START DATA TO USE

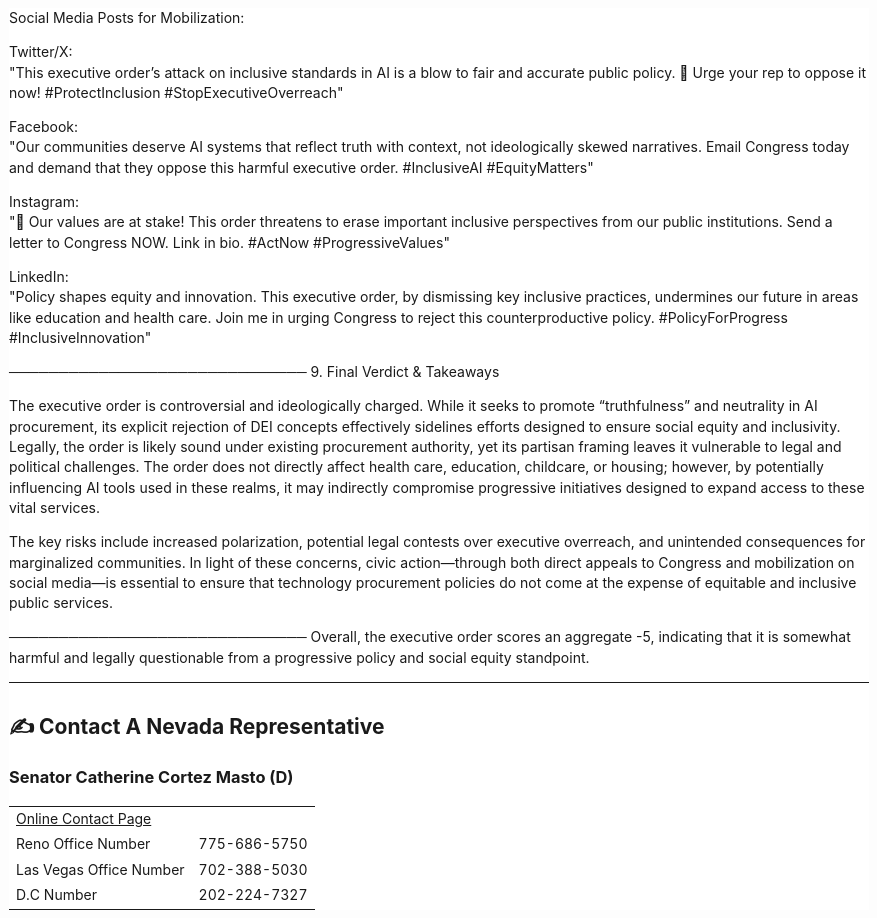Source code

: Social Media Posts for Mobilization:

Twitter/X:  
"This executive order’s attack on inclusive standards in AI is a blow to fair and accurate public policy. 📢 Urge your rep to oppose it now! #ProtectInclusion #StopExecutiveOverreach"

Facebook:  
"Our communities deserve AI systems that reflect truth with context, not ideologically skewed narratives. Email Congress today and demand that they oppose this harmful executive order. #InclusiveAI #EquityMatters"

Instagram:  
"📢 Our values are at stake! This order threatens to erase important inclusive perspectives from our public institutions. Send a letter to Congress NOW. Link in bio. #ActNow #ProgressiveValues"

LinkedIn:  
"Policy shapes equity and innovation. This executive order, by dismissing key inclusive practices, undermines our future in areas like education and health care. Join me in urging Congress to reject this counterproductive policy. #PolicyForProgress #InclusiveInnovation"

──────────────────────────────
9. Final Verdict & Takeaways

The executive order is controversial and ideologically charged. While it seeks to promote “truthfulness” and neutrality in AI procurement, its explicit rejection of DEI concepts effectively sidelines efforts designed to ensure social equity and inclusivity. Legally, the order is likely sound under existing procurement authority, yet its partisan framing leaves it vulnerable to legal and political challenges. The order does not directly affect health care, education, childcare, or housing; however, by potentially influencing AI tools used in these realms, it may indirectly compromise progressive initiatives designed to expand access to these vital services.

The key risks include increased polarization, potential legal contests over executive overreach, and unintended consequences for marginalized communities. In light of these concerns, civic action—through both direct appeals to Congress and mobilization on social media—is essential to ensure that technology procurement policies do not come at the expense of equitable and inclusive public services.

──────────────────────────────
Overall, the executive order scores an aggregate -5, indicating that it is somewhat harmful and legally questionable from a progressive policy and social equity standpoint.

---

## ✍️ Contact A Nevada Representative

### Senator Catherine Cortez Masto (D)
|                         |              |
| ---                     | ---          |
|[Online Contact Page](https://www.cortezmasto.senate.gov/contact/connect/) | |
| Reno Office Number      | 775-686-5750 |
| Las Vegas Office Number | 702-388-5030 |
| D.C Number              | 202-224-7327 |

END DATA TO USE
START DATA TO USE

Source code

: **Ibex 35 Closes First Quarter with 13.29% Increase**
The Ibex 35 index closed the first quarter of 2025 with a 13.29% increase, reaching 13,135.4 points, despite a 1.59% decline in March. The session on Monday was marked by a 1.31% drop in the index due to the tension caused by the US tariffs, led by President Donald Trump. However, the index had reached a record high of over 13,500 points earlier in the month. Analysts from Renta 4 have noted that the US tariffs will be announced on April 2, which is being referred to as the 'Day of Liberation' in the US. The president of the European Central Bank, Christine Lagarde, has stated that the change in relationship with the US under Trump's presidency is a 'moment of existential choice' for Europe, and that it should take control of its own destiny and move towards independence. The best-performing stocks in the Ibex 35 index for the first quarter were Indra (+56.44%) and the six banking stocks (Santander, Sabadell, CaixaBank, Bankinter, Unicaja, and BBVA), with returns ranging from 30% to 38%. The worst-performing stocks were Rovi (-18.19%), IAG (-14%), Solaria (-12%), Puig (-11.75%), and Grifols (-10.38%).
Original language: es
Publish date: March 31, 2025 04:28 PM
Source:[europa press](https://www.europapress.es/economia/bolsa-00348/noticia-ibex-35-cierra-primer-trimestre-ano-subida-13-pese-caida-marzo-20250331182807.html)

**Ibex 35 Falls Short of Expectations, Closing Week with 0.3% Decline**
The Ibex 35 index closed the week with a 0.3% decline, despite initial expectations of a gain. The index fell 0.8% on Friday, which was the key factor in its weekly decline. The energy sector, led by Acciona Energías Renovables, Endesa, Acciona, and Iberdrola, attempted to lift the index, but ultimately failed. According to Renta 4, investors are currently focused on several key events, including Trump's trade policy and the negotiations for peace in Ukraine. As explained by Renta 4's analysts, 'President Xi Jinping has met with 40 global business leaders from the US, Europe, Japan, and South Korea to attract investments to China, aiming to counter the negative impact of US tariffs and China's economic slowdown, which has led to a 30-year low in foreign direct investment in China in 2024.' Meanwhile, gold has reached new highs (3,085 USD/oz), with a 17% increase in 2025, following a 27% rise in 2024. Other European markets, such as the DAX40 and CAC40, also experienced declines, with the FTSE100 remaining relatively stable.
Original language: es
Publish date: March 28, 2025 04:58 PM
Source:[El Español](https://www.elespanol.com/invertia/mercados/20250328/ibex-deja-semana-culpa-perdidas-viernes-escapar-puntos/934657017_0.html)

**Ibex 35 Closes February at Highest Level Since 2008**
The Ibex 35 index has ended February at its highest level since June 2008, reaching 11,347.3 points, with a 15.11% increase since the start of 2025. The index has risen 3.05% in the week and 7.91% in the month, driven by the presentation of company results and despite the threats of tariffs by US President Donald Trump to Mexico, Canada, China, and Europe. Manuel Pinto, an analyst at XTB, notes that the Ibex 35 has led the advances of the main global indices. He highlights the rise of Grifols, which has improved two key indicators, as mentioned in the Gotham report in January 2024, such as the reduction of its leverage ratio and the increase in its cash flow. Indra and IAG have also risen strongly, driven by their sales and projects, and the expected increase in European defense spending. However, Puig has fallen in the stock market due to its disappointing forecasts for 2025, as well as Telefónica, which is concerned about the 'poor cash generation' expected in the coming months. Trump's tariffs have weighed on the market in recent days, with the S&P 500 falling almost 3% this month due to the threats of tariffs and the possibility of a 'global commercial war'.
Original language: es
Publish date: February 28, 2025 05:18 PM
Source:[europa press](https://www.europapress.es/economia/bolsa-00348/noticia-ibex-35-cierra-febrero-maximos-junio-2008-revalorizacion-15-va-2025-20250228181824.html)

END DATA TO USE
START DATA TO USE

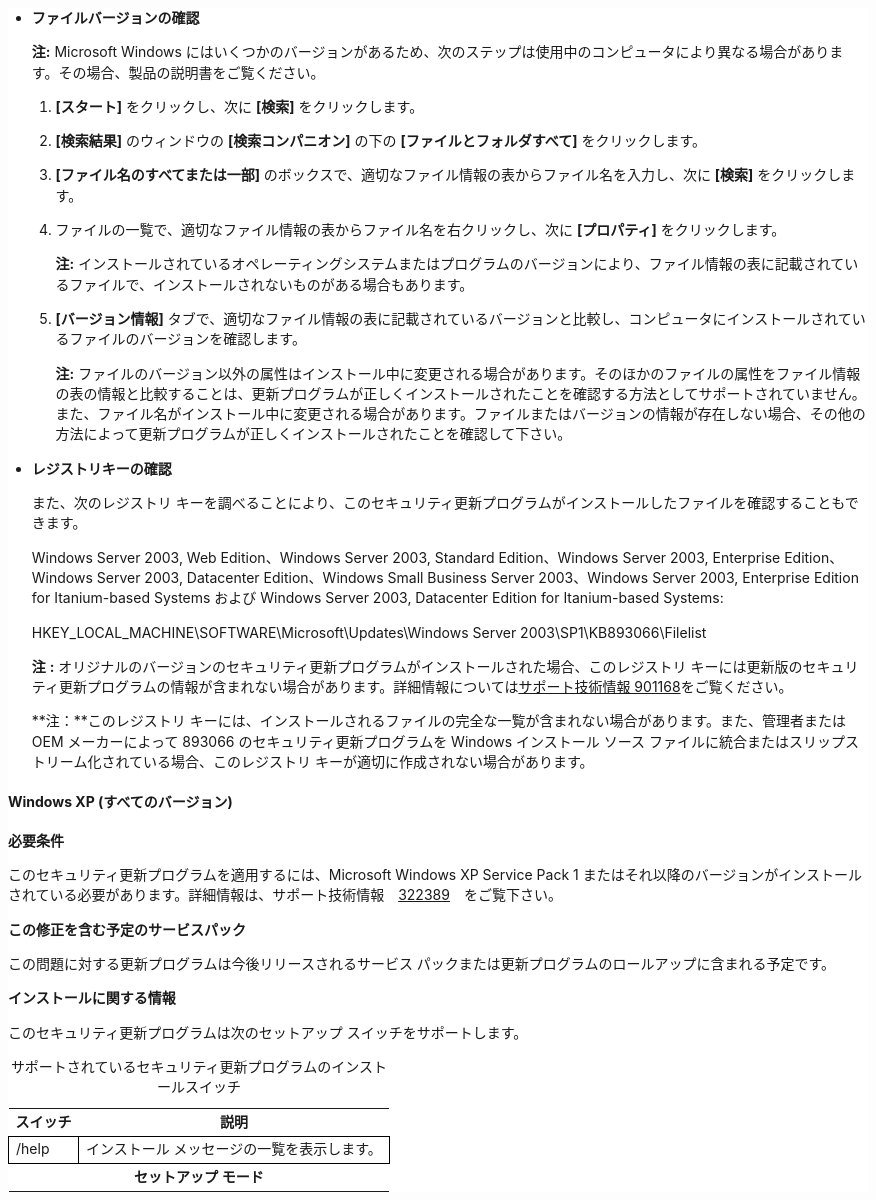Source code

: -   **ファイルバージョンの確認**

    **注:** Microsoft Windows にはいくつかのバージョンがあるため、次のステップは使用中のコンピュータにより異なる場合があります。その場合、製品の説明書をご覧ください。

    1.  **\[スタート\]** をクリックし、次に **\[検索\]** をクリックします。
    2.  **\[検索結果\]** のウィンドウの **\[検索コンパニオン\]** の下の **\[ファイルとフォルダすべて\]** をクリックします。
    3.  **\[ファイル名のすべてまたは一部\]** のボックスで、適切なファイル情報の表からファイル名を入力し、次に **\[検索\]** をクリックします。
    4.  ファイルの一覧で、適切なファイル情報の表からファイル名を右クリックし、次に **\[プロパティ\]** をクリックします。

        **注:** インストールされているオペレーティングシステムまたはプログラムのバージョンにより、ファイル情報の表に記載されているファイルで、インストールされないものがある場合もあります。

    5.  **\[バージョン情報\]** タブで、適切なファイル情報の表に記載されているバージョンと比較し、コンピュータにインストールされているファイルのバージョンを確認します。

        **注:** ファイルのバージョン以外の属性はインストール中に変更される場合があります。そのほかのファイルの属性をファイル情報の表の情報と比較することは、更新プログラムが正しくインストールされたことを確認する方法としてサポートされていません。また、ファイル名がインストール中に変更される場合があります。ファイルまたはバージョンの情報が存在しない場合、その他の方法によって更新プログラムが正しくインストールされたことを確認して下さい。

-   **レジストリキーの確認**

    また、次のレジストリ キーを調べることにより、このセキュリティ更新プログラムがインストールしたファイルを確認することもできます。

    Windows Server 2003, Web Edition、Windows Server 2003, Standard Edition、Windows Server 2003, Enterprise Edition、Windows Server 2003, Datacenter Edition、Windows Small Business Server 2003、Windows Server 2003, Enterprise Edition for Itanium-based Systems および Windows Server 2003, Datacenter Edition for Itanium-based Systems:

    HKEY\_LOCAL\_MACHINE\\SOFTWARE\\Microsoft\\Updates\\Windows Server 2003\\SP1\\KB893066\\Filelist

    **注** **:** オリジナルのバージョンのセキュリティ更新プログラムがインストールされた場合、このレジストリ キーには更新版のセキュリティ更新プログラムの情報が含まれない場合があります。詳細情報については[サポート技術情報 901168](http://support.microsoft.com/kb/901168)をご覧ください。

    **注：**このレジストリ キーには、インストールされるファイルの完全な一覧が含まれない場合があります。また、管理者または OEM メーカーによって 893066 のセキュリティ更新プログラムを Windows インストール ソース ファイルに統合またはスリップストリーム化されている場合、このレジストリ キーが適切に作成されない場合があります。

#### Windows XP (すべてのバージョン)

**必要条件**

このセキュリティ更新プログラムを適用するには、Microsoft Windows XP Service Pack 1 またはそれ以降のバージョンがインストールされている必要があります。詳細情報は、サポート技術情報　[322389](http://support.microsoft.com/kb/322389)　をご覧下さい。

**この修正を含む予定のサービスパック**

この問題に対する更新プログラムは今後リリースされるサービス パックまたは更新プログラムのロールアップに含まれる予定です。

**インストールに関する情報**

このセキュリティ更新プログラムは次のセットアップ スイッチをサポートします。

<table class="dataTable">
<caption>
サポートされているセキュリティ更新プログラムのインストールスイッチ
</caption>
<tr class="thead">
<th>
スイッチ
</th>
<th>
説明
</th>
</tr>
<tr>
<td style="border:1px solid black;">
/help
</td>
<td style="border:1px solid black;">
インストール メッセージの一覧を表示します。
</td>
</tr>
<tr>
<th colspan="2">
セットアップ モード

END DATA TO USE

EXERCISE AIM – Your response should be each line that includes the word "communities", copied from the records.

TASK RESULT –
"Our communities deserve AI systems that reflect truth with context, not ideologically skewed narratives. Email Congress today and demand that they oppose this harmful executive order. #InclusiveAI #EquityMatters"
The key risks include increased polarization, potential legal contests over executive overreach, and unintended consequences for marginalized communities. In light of these concerns, civic action—through both direct appeals to Congress and mobilization on social media—is essential to ensure that technology procurement policies do not come at the expense of equitable and inclusive public services.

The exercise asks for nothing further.